── DATASET CONTENT
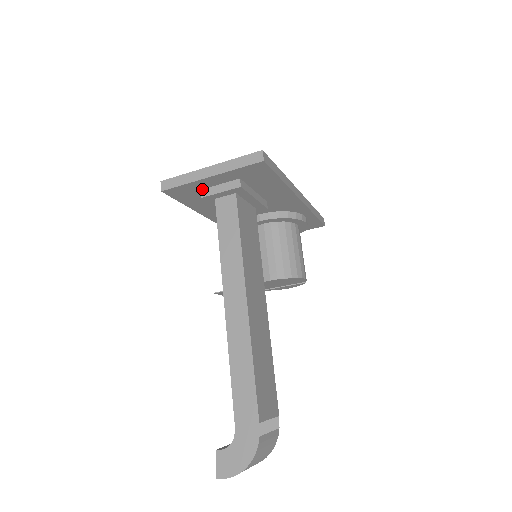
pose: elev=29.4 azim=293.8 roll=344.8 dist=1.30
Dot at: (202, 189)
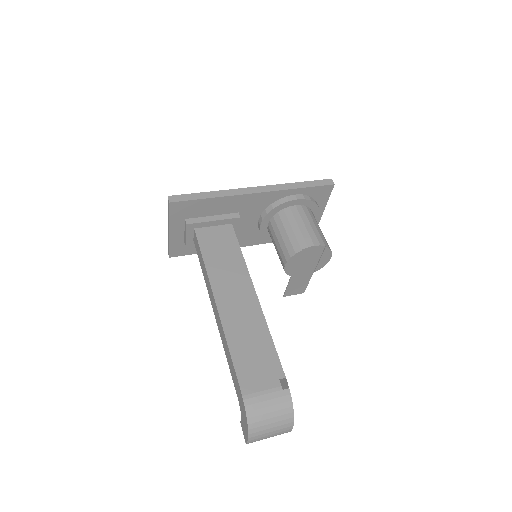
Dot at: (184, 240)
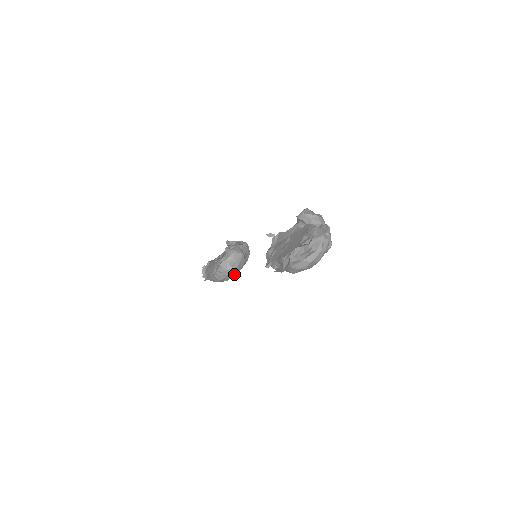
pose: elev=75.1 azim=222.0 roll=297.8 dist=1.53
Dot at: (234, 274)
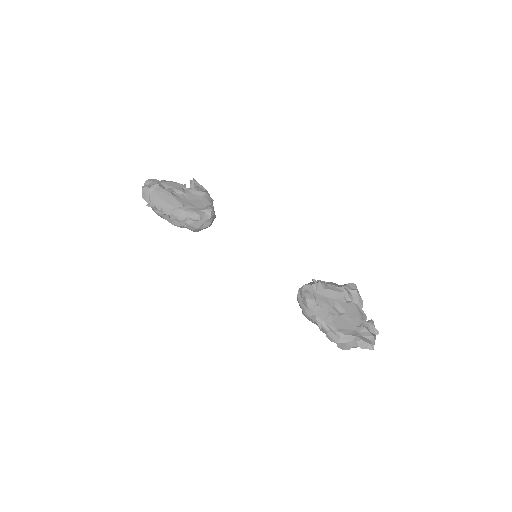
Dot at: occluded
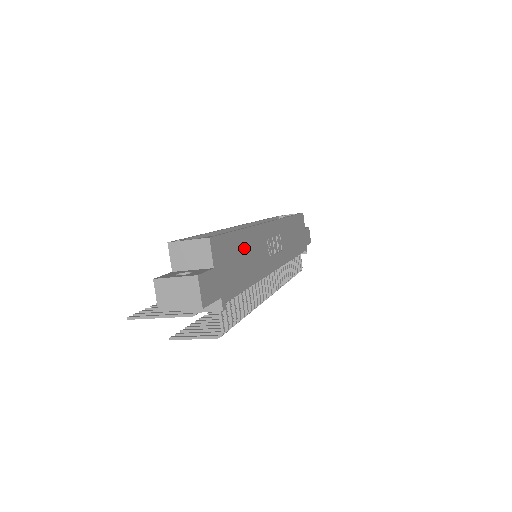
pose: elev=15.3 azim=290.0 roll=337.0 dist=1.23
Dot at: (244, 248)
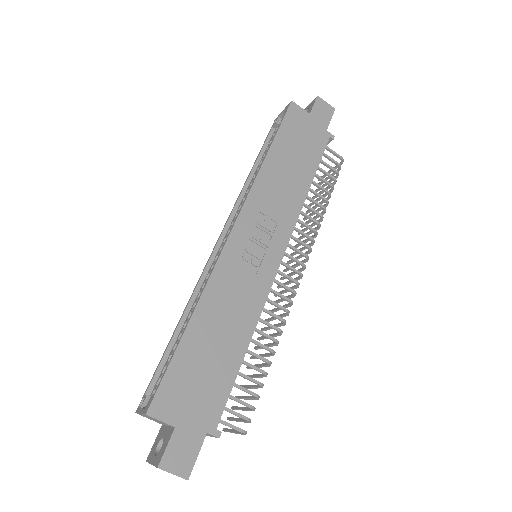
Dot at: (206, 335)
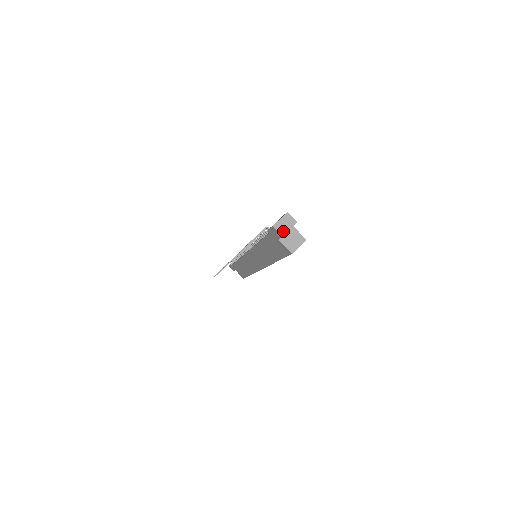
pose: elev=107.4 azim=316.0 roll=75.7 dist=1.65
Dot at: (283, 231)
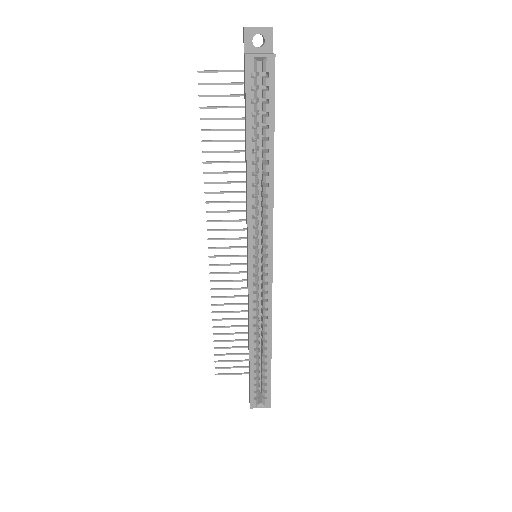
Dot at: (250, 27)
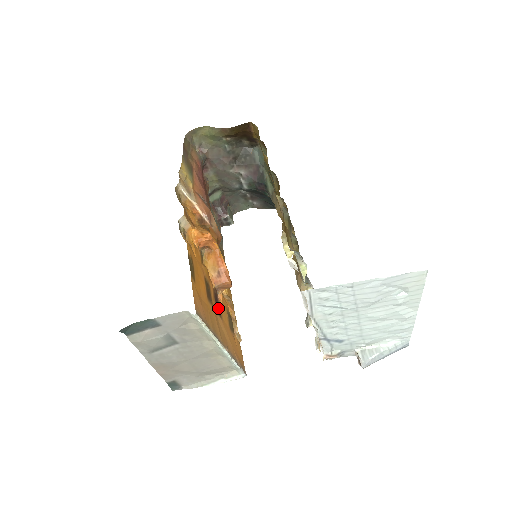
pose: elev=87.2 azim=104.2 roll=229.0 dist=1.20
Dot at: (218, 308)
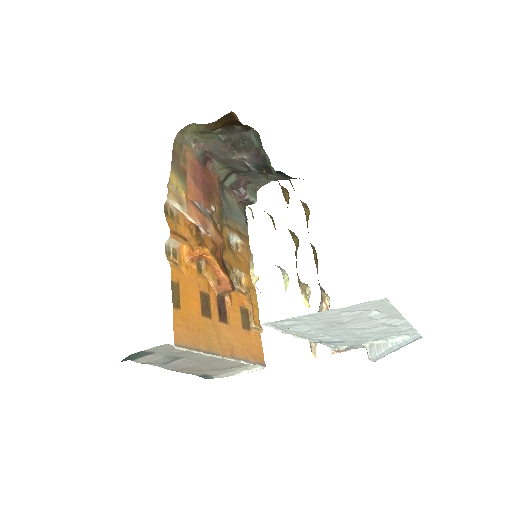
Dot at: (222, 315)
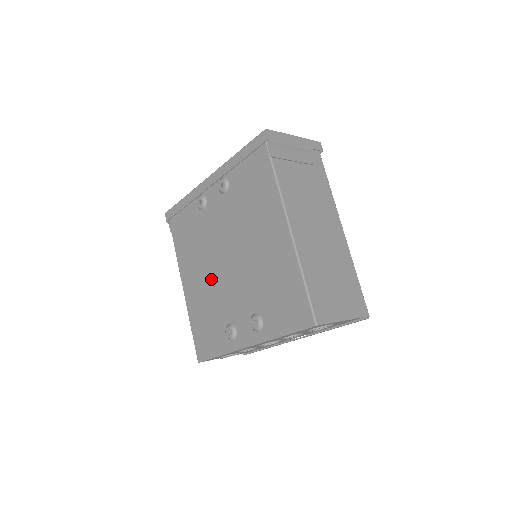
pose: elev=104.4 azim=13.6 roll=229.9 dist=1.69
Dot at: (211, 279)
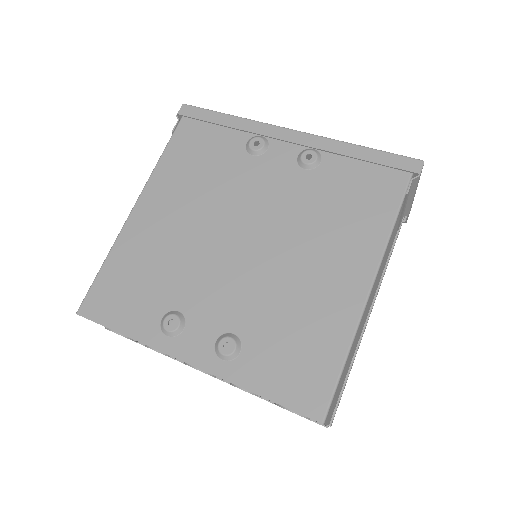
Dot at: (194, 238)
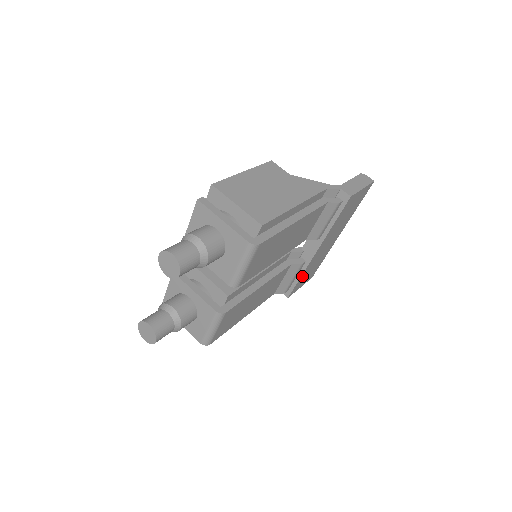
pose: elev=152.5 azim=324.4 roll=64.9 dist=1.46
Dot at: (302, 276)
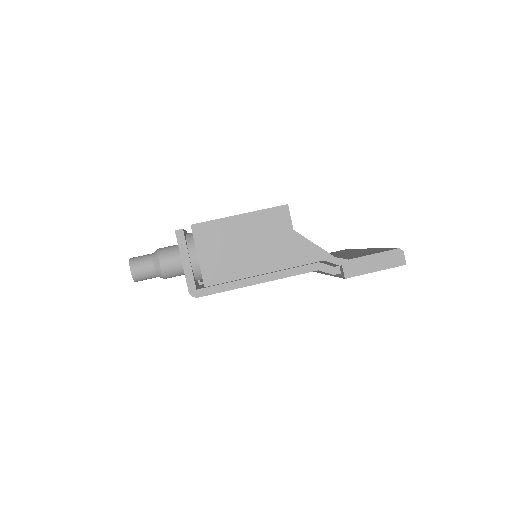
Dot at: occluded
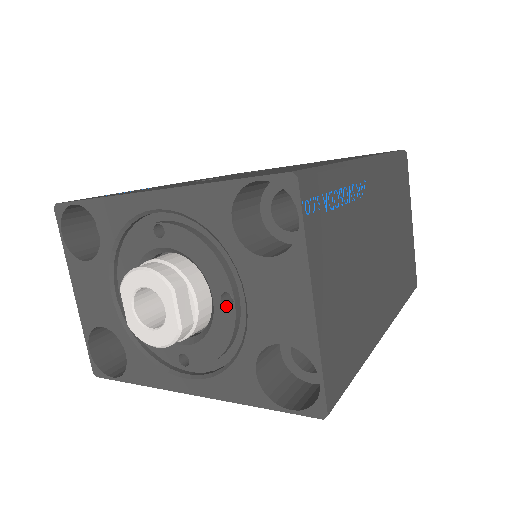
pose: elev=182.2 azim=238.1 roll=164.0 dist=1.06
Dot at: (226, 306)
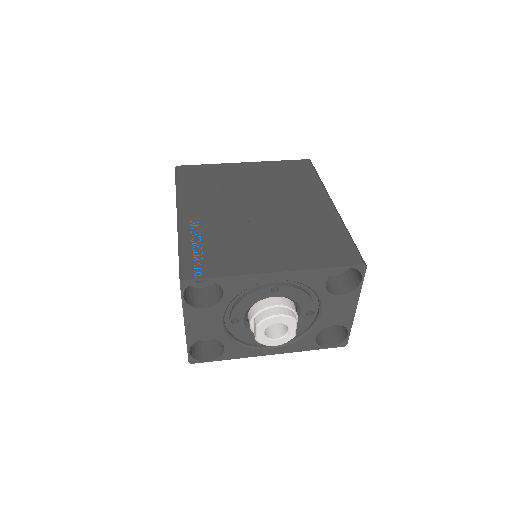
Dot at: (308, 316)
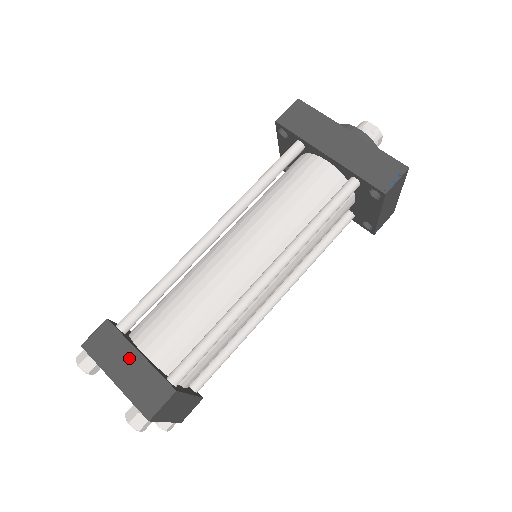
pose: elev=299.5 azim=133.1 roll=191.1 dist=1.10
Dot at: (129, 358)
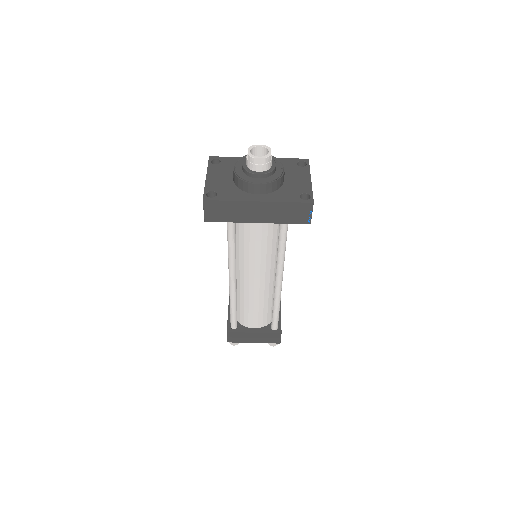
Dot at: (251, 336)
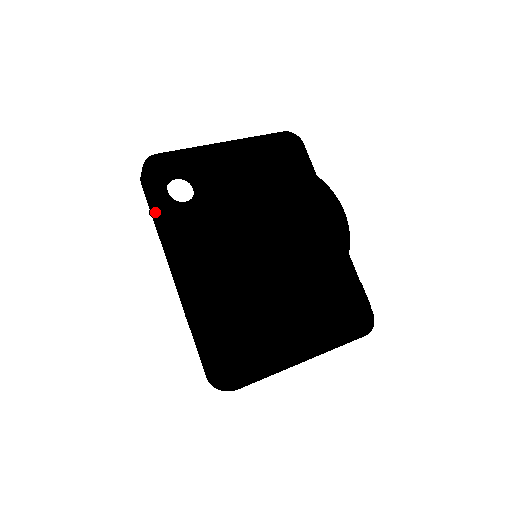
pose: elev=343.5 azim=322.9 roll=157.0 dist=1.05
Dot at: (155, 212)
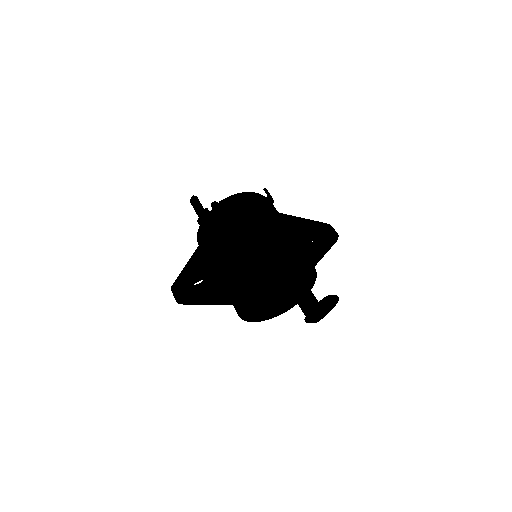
────
DESCRIPTION OF THE TASK:
Could you copy every line of the items above word for word, leaving the pictures out?

THE OUTPUT:
pose: elev=29.4 azim=293.8 roll=344.8 dist=1.30
Dot at: (202, 189)
Dot at: (184, 240)
pose: elev=75.1 azim=222.0 roll=297.8 dist=1.53
Dot at: (234, 274)
Dot at: occluded
pose: elev=15.3 azim=290.0 roll=337.0 dist=1.23
Dot at: (244, 248)
Dot at: (206, 335)
pose: elev=107.4 azim=316.0 roll=75.7 dist=1.65
Dot at: (283, 231)
Dot at: (250, 27)
pose: elev=87.2 azim=104.2 roll=229.0 dist=1.20
Dot at: (218, 308)
Dot at: (222, 315)
pose: elev=104.4 azim=13.6 roll=229.9 dist=1.69
Dot at: (211, 279)
Dot at: (194, 238)
pose: elev=152.5 azim=324.4 roll=64.9 dist=1.46
Dot at: (302, 276)
Dot at: occluded
pose: elev=182.2 azim=238.1 roll=164.0 dist=1.06
Dot at: (226, 306)
Dot at: (308, 316)
pose: elev=299.5 azim=133.1 roll=191.1 dist=1.10
Dot at: (129, 358)
Dot at: (251, 336)
pose: elev=343.5 azim=322.9 roll=157.0 dist=1.05
Dot at: (155, 212)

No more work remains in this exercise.